- DIRECTIONS
Turn the part of the rows that opens with the line containing "genus: Dalea" and closes with the line containing "genus: Anthericum" into a Markdown table. Use the columns No and Line, give each line a number, and skip any blank lines.

--- Start of TASK INPUTS ---

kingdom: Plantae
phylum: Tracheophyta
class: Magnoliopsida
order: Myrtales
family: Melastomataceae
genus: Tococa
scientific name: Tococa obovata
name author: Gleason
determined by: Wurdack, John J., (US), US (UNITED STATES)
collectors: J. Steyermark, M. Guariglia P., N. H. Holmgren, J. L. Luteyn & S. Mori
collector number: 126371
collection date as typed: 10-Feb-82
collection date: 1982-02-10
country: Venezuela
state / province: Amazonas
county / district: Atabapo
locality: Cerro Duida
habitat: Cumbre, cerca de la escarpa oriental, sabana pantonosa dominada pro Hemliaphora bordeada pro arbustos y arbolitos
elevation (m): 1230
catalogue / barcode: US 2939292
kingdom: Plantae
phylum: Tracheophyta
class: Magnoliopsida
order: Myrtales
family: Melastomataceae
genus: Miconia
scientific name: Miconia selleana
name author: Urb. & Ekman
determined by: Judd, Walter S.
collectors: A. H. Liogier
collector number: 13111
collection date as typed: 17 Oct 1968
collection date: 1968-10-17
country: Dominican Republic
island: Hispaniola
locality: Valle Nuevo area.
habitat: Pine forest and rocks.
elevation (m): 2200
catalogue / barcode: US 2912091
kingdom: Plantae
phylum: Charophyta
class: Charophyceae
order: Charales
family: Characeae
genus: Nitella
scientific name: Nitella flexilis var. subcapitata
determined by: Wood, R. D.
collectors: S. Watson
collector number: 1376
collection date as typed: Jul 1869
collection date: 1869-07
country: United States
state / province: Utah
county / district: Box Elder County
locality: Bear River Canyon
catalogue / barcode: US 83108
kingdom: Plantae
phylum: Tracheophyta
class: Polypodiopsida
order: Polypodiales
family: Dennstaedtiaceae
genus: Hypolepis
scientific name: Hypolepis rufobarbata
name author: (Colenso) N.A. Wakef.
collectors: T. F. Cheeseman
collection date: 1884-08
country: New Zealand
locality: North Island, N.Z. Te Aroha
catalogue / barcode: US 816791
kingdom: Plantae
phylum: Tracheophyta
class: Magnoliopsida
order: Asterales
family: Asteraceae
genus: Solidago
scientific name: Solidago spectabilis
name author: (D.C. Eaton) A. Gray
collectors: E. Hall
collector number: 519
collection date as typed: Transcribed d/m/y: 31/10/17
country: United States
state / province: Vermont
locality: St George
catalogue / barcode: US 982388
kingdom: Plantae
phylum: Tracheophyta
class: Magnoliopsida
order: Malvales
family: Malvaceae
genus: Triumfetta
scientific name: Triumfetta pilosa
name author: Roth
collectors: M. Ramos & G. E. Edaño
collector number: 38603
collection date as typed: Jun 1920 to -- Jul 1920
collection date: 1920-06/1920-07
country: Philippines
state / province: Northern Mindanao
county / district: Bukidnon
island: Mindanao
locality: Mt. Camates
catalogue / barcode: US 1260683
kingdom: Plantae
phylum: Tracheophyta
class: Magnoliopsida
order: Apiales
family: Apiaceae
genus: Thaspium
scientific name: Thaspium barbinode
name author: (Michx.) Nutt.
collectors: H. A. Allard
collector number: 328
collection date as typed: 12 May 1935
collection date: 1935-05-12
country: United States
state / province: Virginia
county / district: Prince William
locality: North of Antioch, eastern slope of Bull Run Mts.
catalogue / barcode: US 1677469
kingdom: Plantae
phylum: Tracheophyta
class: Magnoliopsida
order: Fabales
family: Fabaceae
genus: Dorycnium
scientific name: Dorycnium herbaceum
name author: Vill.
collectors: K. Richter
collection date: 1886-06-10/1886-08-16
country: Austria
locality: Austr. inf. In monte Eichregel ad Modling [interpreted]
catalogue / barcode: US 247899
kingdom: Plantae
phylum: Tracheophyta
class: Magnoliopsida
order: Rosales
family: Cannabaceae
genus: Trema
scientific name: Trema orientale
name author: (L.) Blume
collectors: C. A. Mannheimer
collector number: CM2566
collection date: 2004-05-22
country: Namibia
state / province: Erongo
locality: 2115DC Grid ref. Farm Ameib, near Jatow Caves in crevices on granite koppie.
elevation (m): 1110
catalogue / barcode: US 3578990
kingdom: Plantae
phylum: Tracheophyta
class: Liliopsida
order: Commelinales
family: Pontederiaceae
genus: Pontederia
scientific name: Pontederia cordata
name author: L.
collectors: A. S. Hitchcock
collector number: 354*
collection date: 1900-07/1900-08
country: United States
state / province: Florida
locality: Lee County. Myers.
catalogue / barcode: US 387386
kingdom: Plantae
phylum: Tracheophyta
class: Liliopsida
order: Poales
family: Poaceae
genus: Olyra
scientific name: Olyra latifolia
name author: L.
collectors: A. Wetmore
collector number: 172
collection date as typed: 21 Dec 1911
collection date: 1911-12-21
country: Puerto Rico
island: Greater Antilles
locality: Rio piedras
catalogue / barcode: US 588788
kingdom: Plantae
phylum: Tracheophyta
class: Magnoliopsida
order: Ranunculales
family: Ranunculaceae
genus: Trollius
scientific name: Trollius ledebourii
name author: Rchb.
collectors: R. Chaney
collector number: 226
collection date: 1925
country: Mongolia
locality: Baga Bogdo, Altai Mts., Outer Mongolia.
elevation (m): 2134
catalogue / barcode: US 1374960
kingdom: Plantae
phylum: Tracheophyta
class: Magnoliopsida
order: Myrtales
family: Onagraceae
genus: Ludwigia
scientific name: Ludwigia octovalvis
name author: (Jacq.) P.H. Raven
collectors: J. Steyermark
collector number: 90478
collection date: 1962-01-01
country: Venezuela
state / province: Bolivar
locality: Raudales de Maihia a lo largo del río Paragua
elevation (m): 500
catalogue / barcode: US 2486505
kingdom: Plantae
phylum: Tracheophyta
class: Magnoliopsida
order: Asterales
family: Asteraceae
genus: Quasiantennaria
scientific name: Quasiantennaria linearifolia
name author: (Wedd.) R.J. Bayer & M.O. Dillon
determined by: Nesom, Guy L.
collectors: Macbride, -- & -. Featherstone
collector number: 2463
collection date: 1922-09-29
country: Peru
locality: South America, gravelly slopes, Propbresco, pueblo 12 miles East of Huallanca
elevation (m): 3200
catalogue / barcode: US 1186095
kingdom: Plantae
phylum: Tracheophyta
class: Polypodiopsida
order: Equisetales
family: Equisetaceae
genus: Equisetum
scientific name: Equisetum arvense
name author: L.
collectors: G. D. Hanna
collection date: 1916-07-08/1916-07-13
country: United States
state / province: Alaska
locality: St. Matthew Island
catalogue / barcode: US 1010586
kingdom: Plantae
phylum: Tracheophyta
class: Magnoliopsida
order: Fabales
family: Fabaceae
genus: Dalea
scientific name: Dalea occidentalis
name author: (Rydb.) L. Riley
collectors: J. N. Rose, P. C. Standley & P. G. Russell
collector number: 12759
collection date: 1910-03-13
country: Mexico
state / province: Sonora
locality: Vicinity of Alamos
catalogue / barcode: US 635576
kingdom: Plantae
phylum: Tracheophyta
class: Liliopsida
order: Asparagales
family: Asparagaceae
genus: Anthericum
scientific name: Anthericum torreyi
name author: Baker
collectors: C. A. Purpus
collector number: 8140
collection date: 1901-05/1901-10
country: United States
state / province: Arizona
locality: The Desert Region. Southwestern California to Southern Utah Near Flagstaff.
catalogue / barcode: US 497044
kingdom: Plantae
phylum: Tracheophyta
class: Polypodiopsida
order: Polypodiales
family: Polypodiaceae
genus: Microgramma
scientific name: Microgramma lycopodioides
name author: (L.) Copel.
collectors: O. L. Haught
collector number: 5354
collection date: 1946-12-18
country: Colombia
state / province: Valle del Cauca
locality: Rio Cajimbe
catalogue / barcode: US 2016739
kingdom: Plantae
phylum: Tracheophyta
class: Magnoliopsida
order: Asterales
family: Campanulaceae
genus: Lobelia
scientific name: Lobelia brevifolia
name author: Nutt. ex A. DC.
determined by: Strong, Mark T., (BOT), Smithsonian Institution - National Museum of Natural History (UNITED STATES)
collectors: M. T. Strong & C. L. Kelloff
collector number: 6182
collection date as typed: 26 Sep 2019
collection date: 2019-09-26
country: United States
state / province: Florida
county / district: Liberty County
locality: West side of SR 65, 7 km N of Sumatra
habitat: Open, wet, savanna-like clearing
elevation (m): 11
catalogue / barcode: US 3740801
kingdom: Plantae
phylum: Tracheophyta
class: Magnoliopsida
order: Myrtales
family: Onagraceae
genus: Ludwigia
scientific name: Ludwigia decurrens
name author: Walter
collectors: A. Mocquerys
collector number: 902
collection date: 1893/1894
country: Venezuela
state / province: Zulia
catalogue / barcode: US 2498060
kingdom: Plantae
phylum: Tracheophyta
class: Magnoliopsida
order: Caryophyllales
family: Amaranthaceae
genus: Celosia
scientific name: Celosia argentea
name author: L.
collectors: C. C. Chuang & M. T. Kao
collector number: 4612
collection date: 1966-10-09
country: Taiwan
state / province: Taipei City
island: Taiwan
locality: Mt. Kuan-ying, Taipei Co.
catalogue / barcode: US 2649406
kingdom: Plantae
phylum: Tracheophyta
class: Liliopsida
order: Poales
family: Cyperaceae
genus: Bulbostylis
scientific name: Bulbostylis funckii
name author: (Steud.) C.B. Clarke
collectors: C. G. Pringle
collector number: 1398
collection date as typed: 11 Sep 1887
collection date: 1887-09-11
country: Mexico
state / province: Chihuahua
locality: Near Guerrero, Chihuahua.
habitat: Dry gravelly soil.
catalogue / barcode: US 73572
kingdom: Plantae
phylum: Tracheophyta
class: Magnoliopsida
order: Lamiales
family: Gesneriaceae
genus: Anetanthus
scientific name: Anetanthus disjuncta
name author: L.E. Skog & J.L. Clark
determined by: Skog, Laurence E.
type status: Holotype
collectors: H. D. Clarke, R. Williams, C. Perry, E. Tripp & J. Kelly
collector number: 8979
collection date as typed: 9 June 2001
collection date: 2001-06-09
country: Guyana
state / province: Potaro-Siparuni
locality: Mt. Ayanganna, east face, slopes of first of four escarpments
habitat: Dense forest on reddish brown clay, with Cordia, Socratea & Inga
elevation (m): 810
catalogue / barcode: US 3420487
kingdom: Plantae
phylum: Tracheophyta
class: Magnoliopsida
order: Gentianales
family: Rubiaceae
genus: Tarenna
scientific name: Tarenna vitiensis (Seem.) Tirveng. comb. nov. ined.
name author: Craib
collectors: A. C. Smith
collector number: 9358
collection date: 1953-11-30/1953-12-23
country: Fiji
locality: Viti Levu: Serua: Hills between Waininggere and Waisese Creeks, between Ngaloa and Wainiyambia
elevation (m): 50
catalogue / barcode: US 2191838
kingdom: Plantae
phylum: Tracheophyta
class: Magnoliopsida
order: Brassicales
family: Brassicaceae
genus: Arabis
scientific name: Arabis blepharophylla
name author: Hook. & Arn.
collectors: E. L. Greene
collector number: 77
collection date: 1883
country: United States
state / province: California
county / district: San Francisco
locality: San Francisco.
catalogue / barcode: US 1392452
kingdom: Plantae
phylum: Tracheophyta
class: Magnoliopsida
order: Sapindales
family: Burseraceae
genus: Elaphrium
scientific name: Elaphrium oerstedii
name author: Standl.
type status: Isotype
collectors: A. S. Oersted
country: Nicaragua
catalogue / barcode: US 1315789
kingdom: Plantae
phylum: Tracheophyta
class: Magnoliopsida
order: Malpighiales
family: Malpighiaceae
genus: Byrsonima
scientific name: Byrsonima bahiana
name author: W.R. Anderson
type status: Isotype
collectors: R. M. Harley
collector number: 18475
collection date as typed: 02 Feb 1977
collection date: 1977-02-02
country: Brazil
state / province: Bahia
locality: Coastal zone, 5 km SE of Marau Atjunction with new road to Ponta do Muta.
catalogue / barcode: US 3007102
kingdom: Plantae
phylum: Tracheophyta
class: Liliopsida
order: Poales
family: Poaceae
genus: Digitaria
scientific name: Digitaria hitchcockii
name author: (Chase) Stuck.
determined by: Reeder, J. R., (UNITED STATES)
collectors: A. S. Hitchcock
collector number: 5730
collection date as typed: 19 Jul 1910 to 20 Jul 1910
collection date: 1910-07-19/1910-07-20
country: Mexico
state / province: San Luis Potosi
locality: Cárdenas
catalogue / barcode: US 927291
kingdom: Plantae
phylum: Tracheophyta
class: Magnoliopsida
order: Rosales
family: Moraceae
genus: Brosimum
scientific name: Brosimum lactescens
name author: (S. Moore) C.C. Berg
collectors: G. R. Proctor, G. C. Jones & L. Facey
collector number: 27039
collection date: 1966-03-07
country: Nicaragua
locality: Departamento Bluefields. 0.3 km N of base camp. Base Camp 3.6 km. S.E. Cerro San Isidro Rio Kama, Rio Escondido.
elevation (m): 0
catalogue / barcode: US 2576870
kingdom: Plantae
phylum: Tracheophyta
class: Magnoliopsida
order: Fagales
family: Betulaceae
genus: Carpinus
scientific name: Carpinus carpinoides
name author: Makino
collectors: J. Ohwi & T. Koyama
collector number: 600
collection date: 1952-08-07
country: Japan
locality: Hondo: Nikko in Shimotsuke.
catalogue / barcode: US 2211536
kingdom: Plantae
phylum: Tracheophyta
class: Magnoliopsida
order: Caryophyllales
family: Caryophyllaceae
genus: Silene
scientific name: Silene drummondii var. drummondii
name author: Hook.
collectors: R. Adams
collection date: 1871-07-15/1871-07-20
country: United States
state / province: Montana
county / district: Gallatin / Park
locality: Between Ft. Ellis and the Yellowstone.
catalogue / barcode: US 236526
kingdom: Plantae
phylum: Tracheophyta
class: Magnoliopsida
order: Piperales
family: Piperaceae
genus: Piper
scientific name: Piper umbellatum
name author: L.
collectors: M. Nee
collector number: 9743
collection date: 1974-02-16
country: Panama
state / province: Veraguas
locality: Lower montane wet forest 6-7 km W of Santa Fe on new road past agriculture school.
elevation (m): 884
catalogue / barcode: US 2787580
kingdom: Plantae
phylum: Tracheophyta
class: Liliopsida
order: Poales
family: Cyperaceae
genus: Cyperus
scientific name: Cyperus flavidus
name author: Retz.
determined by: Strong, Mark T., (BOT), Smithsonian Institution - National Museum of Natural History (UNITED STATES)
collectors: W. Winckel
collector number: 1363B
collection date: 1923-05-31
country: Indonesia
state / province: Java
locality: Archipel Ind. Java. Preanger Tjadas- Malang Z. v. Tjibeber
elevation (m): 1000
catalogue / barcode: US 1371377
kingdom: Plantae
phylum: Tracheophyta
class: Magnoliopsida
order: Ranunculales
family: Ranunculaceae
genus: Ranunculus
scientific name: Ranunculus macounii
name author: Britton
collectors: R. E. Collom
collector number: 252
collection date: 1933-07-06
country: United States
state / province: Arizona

--- End of TASK INPUTS ---

- RESULT OF THE TASK
| No | Line |
|---|---|
| 1 | genus: Dalea |
| 2 | scientific name: Dalea occidentalis |
| 3 | name author: (Rydb.) L. Riley |
| 4 | collectors: J. N. Rose, P. C. Standley & P. G. Russell |
| 5 | collector number: 12759 |
| 6 | collection date: 1910-03-13 |
| 7 | country: Mexico |
| 8 | state / province: Sonora |
| 9 | locality: Vicinity of Alamos |
| 10 | catalogue / barcode: US 635576 |
| 11 | kingdom: Plantae |
| 12 | phylum: Tracheophyta |
| 13 | class: Liliopsida |
| 14 | order: Asparagales |
| 15 | family: Asparagaceae |
| 16 | genus: Anthericum |